Teile der christlichen koptischen Minderheit, die zwischen 10 und 15 Prozent der Gesamtbevölkerung des Landes ausmacht, blicken angesichts der Ergebnisse der Präsidentschafts- und Parlamentswahlen sorgenvoll in die Zukunft. Bei den Wahlen zum Parlament hatten Muslimbrüder und Radikalsalafisten das Gros der Sitze erobert, die demokratischen Kräfte und säkulare linke Strömungen hatten das Nachsehen. Trotz Mursis Ankündigungen die Rechte der christlichen Minderheit zu respektieren, sie aktiv in das politische Geschehen einzubinden und Gerüchten, nach denen der Präsident plant einen koptischen Vizepräsidenten zu ernennen, bleiben Kopten und Demokraten am Nil skeptisch. Bislang habe Mursi nur geredet, passiert sei bisher nichts, sagt ein muslimischer Demonstrant am Abend vor dem Four Seasons Hotel in Garden City.
Die koptische Jugendorganisation Maspero Youth Union rief vor wenigen Tagen zum Protest gegen den Staatsbesuch Clintons auf. Die Rückendeckung der USA für die Muslimbrüder aus realpolitischen und wirtschaftlichen Gründen bedeutet für sie ebenso wie für Liberale und Linke einen Verrat an der Revolution und wird von großen Teilen der ägyptischen Bevölkerung strikt abgelehnt. Mit Parolen wie „Support Liberty, not Theocracy“, „Obama, You Killed the Arab Spring“ oder „Obama, Did You Tell your People you are Supporting Islamic Fanatics?“ versammelten sich zunächst rund 500 Demonstranten vor der US-Botschaft in Garden City und legten am frühen Abend die zentrale Hauptverkehrsachse Korniche El-Nil lahm.

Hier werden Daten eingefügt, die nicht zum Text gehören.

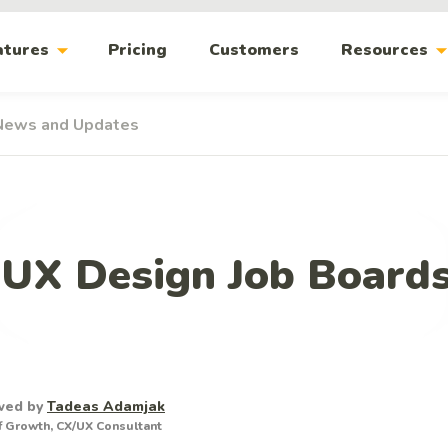
arrow_drop_down
arrow_drop_
atures
Pricing
Customers
Resources
News and Updates
 UX Design Job Boards
wed by
Tadeas Adamjak
 Growth, CX/UX Consultant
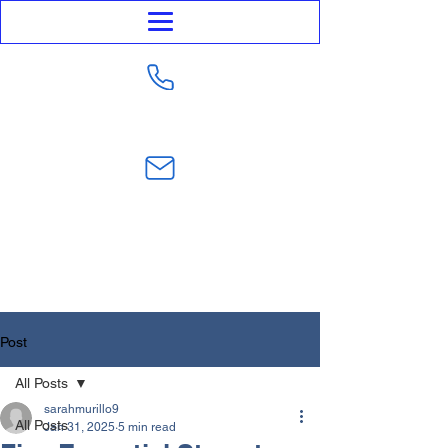
623-282-4441
sarahmurillo@trustmurillolaw.com
Post
All Posts
sarahmurillo9
All Posts
Jan 31, 2025
5 min read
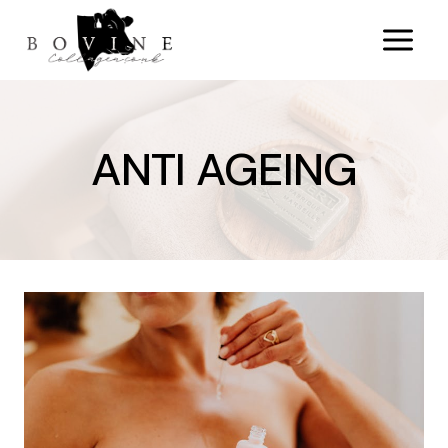
Skip
to
content
ANTI AGEING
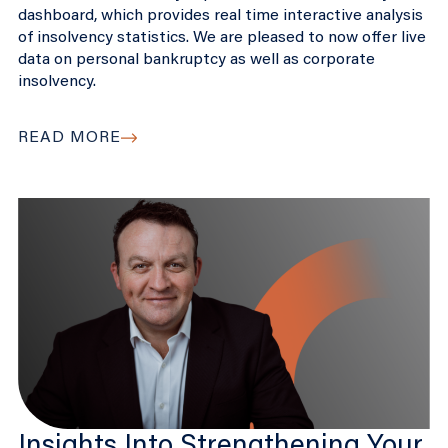
dashboard, which provides real time interactive analysis
of insolvency statistics. We are pleased to now offer live
data on personal bankruptcy as well as corporate
insolvency.
READ MORE
Insights Into Strengthening Your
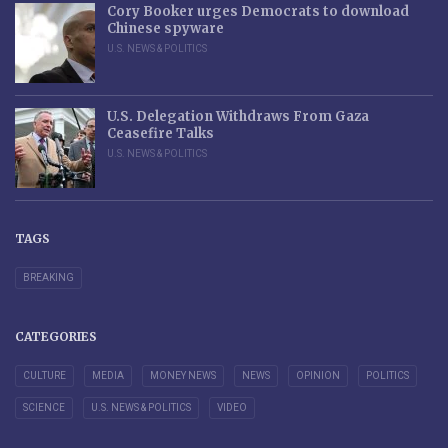
Cory Booker urges Democrats to download
Chinese spyware
U.S. NEWS & POLITICS
U.S. Delegation Withdraws From Gaza
Ceasefire Talks
U.S. NEWS & POLITICS
TAGS
BREAKING
CATEGORIES
CULTURE
MEDIA
MONEY NEWS
NEWS
OPINION
POLITICS
SCIENCE
U.S. NEWS & POLITICS
VIDEO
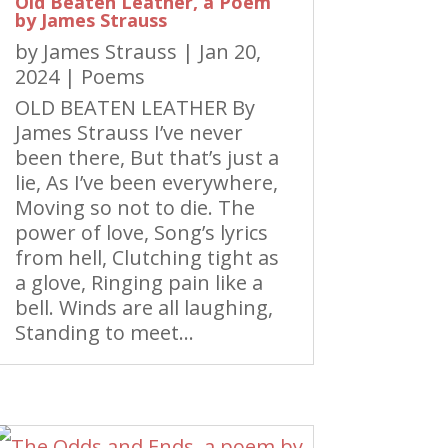
Old Beaten Leather, a Poem
by James Strauss
by
James Strauss
|
Jan 20,
2024
|
Poems
OLD BEATEN LEATHER By
James Strauss I’ve never
been there, But that’s just a
lie, As I’ve been everywhere,
Moving so not to die. The
power of love, Song’s lyrics
from hell, Clutching tight as
a glove, Ringing pain like a
bell. Winds are all laughing,
Standing to meet...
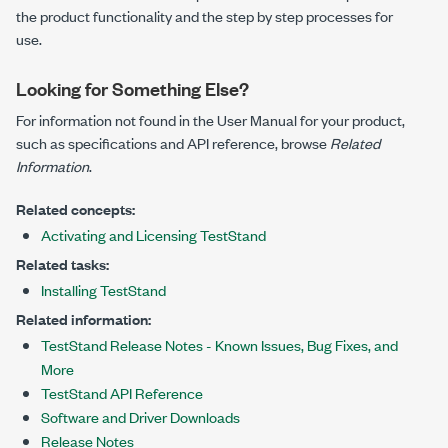
the product functionality and the step by step processes for
use.
Looking for Something Else?
For information not found in the User Manual for your product,
such as specifications and API reference, browse
Related
Information
.
Related concepts:
Activating and Licensing TestStand
Related tasks:
Installing TestStand
Related information:
TestStand Release Notes - Known Issues, Bug Fixes, and
More
TestStand API Reference
Software and Driver Downloads
Release Notes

Bis zum frühen Abend schwoll der Protestzug vor dem an der Korniche El-Nil gelegenen Luxushotel Four Seasons Cairo auf mehrere Tausend Demonstranten an. Das staatliche Sicherheitsaufgebot war zwar groß, die Stimmung jedoch friedlich. Am frühen Abend zog die Armee Teile ihrer Einheiten ab und die ausgelassene Menge besetzte die Böschung vor dem Hotel. Die ägyptische Revolution hat zwar keinen Systemsturz herbeigeführt und eine Machtteilung von Muslimbrüdern und Militärs ermöglicht, im Übrigen beides wirtschaftspolitisch äußerst neoliberal ausgerichtete Gruppen, dennoch ist die ägyptische Zivlgesellschaft lebendiger denn je und artikuliert aktiv ihre Meinung. Trotz der Gefahr einer Konsolidierung der Konterrevolution am Nil durch den SCAF und die Muslimbrüder bleibt eine zutiefst politisierte und erwachte Gesellschaft zurück, die auch der SCAF nicht ignorieren kann.